The 2012 election is very far and in politics everything changes very quickly, according to Adrián Pantoja, a political scientist and professor at Pritzer College. “If Obama wants to be reelected, he is going to have to generate more enthusiasm among Latinos,” said Pantoja.
“Latinos are not enthusiastic about this government. In reality, there is little to be enthusiastic about,” added Pantoja. “At the same time, the Republican party has not taken advantage of the opportunity to get closer to them; just the opposite.”
For Louis De Sipio, a political science professor at UC Irvine, Latinos feel for Obama the same ambivalence as other voters after a little over two years of government. But once the election is nearer and an opponent appears, things “will become much clearer.”
The poll also explored how Latinos support the parties and their opinion about the work each party is doing to get closer to the community. The Democratic party fared relatively better than the Republican party, although it did not get top grades.
Of those polled, 52% said the Democratic party is getting close to the Latino community, while 35% said the party is not interested in Latinos or is negative toward them. The numbers for Republicans are more negative: 18% said the party does not do a good job for Latinos and 66% said it is negative or does not care about the community.
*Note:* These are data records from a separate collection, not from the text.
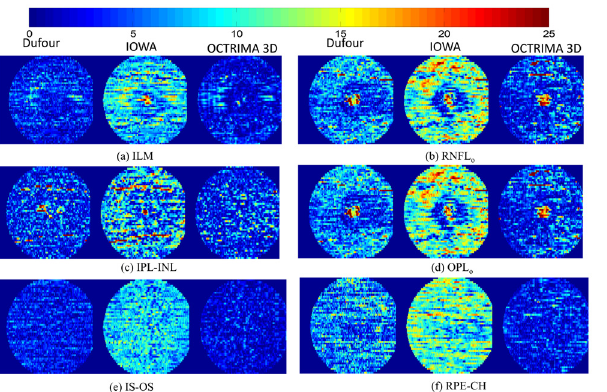
Fig 8. Comparison of unsigned segmentation errors on six surfaces between Dufour ’ s algorithm (left column), the IOWA reference algorithm (middle column) and OCTRIMA 3D (right column) in the ETDRS regions. The graph bar scale indicates the error magnitude in microns. The mean unsigned segmentation errors are reported in Table 2.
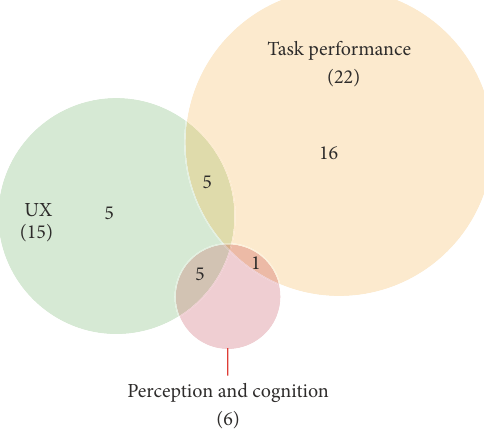
Figure 2: Type of evaluation in articles numbers.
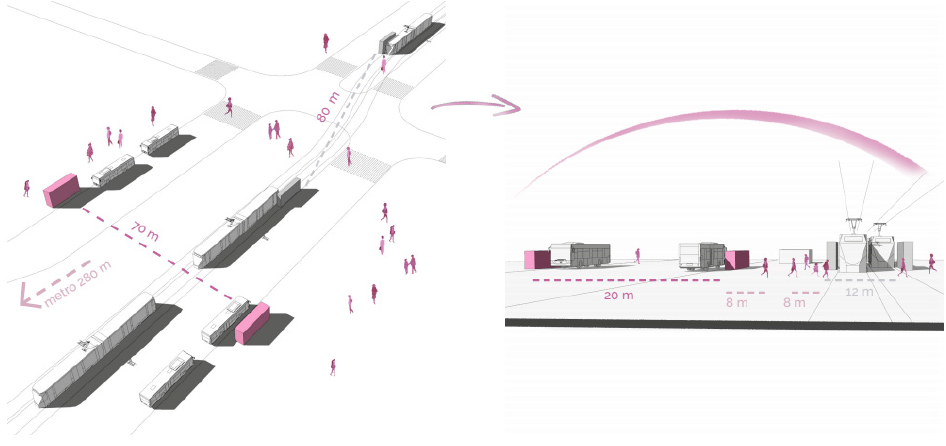
Figure 6. The reduction of the distance between the bus stops and improvements around the pedes- trian crossing.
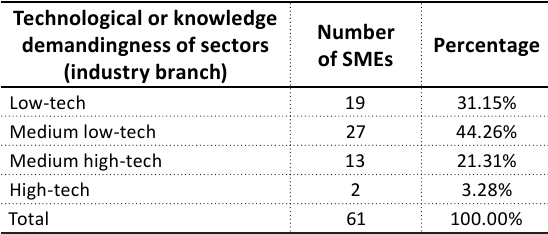
Table 2. Affiliation of SMEs funded by venture capital to industry branch in compliance with in conditions of the Slovak Republic Source: Own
In part, experts attribute the continued (although not enthusiastic) support of Latinos for Obama and the Democrats to the fact that basically, there is nowhere to turn.
“What I see is that Latinos have few options. Yes, we are disillusioned by some things, the economy hits us hard, immigration reform did not happen despite an attempt, but in the end, the only ally we have in D.C. seems to be Obama,” said Pantoja.
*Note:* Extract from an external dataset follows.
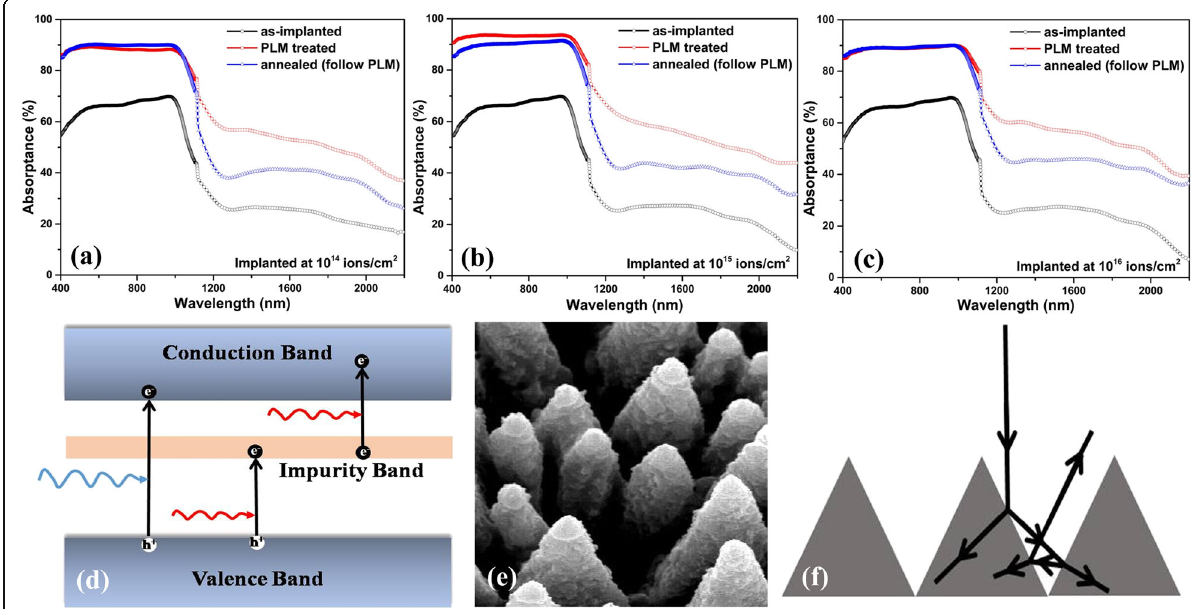
Fig. 1 a – c Dependence of absorptance on different fabrication process with various implantation doses. d Impurity band located within bandgap of Si facilitates generation of carriers which participate in absorption of lower energy photons. e Scanning electron micrograph of silicon spikes. f Illustration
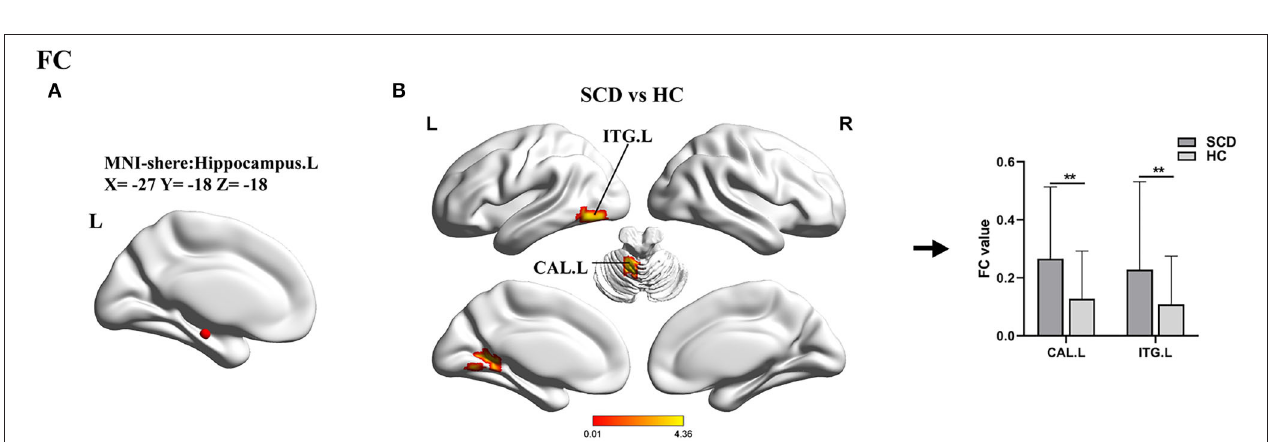
FIGURE 4 | Results of the FC analyses with the hippocampus.L as a seed. (A) Shows the distribution of the seed. (B) Shows results of a two-sample t -test between SCD and HC (**TFCE-FEW corrected, p < 0.005, the cluster size > 50 voxels). FC, functional connectivity; SCD, subjective cognitive decline; HC, healthy control; ITG, inferior temporal gyrus; CAL, cerebellum anterior lobe; L, left; R, right.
Or at least that seems to be the perception of Latino voters.
One thing is clear: they do not like Sarah Palin. Asked about their image of the former governor of Alaska, these voters said that it is predominantly negative: 53% unfavorable versus 23% favorable.
“Palin’s message is not resonating with Latinos. In a way she has an image problem similar to the one Meg Whitman [the Republican candidate for governor] had in California… During the 2008 campaign, I remember she used the phrase that she was referring to the ‘true America.’ I think that Latinos do not feel she is addressing them,” said Pantoja.
Latino voters do not have a good image of Congress either: only 8% strongly approves them, and 34% approves them “up to a certain point.” Also, 22% said “none” (something like neither this nor that) and 34% disapproves of Congress.
As for party affiliation, the trend of having more independents than Republicans continues like in recent years: 14% identified themselves as Republicans, 54% as Democrats, 18% as independent and 7% as other.
In 2008, 67% of Latinos voted for Obama and the Democrats and 31% voted for John McCain and the Republicans. Much will depend on what Obama does during the rest of his term, as well as who the Republican candidate is.
There is a wing of the Republican party that is aware of its bad image among Latinos, according to Barreto. “That is why people like Jeb Bush have been insisting that attention must be paid to the party’s relationship with Latinos,” he said. “Because what this poll reveals is very bad news for Republicans.”
Although Latinos are not completely happy with Obama, the option they see on the other side is that of a Republican party dedicated to approving measures like repealing healthcare reform and the idea of stripping citizenship from children of undocumented immigrants. “It is very hard for a majority of the community to be able to identify with and support these ideas,” added Pantoja.
A poll of 500 Latino registered voters was conducted in January and February 2011 in 21 states where 95% of registered Latino voters live. It has a margin of error of +/-4.38%. Latino Decisions began conducting these polls in August 2010 and will continue doing them jointly with impreMedia during the next 12 months, tracking Latino voters. This is the first and until now the only continuous tracking poll among polls of Latinos in the United States. New poll results will be released in April 2011.